I recall when I was younger and madly in love with my boyfriend (who is now my husband). He had gone to the US to pursue his graduate studies. At that time, there was no Internet and the landline telephone system scarcely worked as we were in the midst of the civil war in Lebanon. I used to write a diary every single evening and then after two weeks I sealed it in an envelope and sent it to him by post. I did that religiously, and he did the same. Our letters took two or three weeks to cross the Atlantic Ocean and the Mediterranean Sea, and I waited for them patiently and with anguish. 
“The frankest and freest and privatest product of the human mind and heart is a love letter.” ― Mark Twain
The postman who brought these love letters was a very nice man in his fifties. He quickly realized how much they meant to me, so every time he had something for me, he rushed to our house with a big smile on his face to hand me the letter. I can still remember him coming from down the street to our house in such a kindly manner. And when he crossed the street with no letter for me, he would make a “sorry” sign on his face, letting me know that I had to wait a bit longer for the next letter from the States.
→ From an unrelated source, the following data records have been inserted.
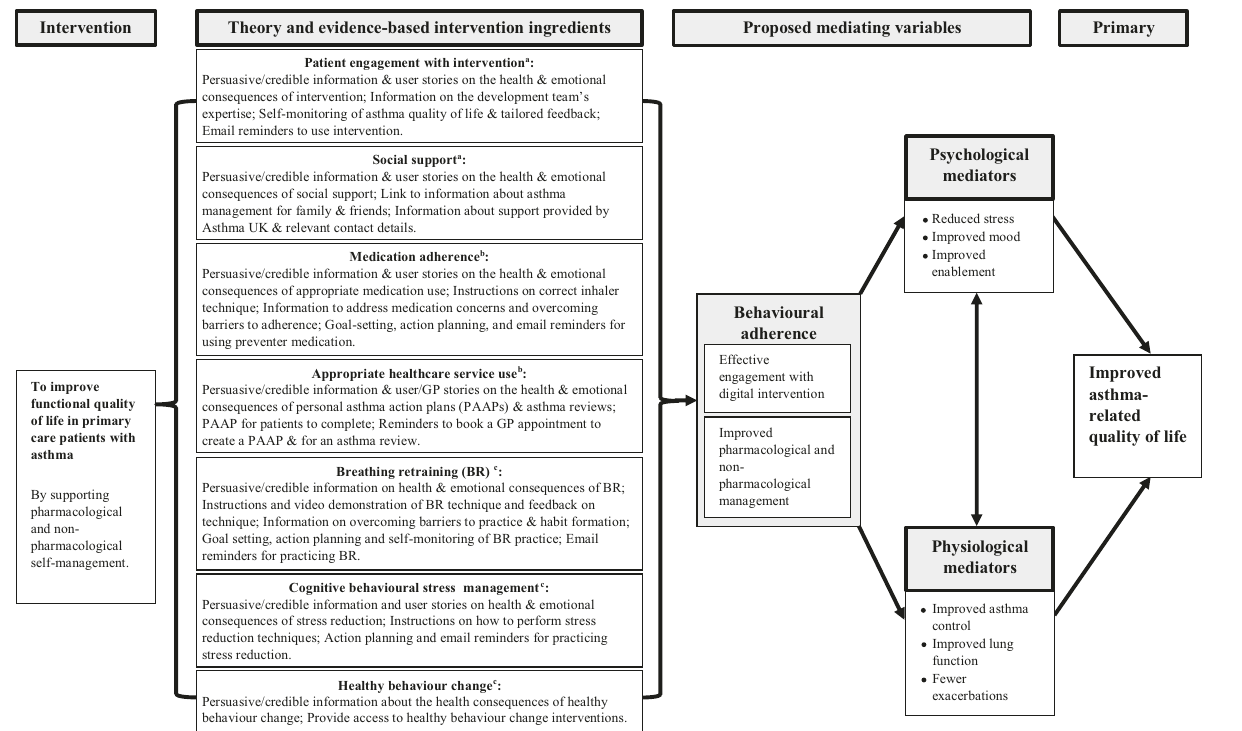
Fig. 5 Logic Model of My Breathing Matters intervention. a Uptake and engagement facilitation; b Pharmacological support; c Non- pharmacological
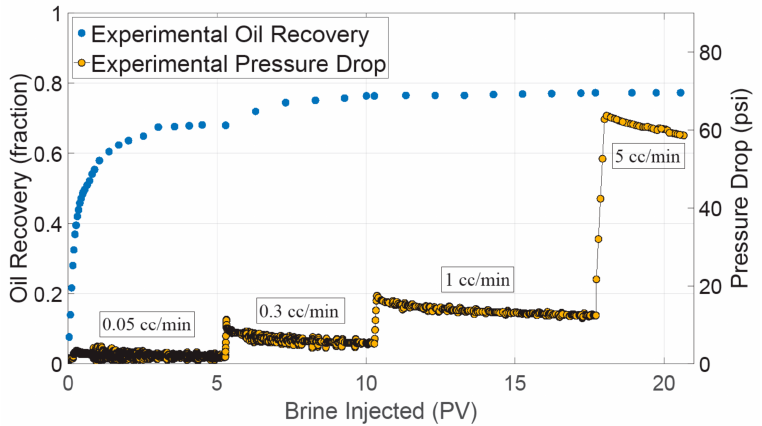
Figure 3. Oil recovery and pressure drop for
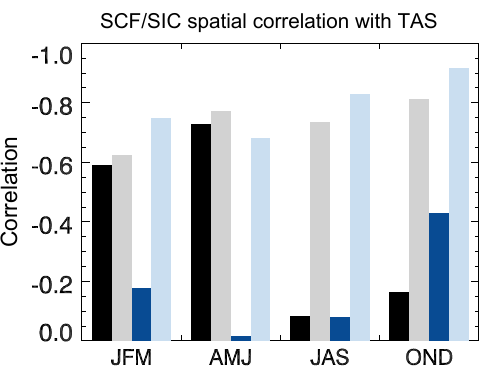
Figure 3. Centred (dark) or uncentred (light) pattern correlation be- tween seasonal TAS trends and seasonal SCF (black) or SIC (blue) trends.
I dreaded Sundays and holidays because I knew the postman would not be knocking on the door.
 “More than kisses, letters mingle souls.” ― John Donne
The arrival rate of these back-and-forth love letters could not keep pace with our elevated heart rates, so my boyfriend cut short his stay in the US and came back home to finish his master’s degree at a local university. As a result, the letters stopped coming. The kind postman worried that my boyfriend had left me, so he asked Dad about me to make sure that I was doing fine. 
“Patience is bitter, but its fruit is sweet.” ― Jean-Jacques Rousseau
Nowadays, we are far removed from the ’80s, when there was no Internet, instant messaging or Skype phone calls. This is affecting all of us and in particular the younger generation which has grown accustomed to being bombarded with fast-turnover information; they filter it instantly without paying much attention to its meaning. Our whole society is becoming instantaneous, just like instant messaging, instant photography, instant news, instant coffee and so forth. We are unwilling to decipher any complicated messages, wanting things simple and fast. Depth and nuance are out the window.

The biggest weakness of today’s generation is impatience. If I may generalize, it seems that young people want to see things happen immediately or get changes in place right away. They have no patience to let things develop and watch as situations ripen. Real dreams take work and time—and yes, patience. That tends to win out in the end.
“Traveler, there is no path; the path is made by walking…Beat by beat, verse by verse.” ―Antonio Machado

* I would like to thank my friend Richard Pennington for his most valuable comments!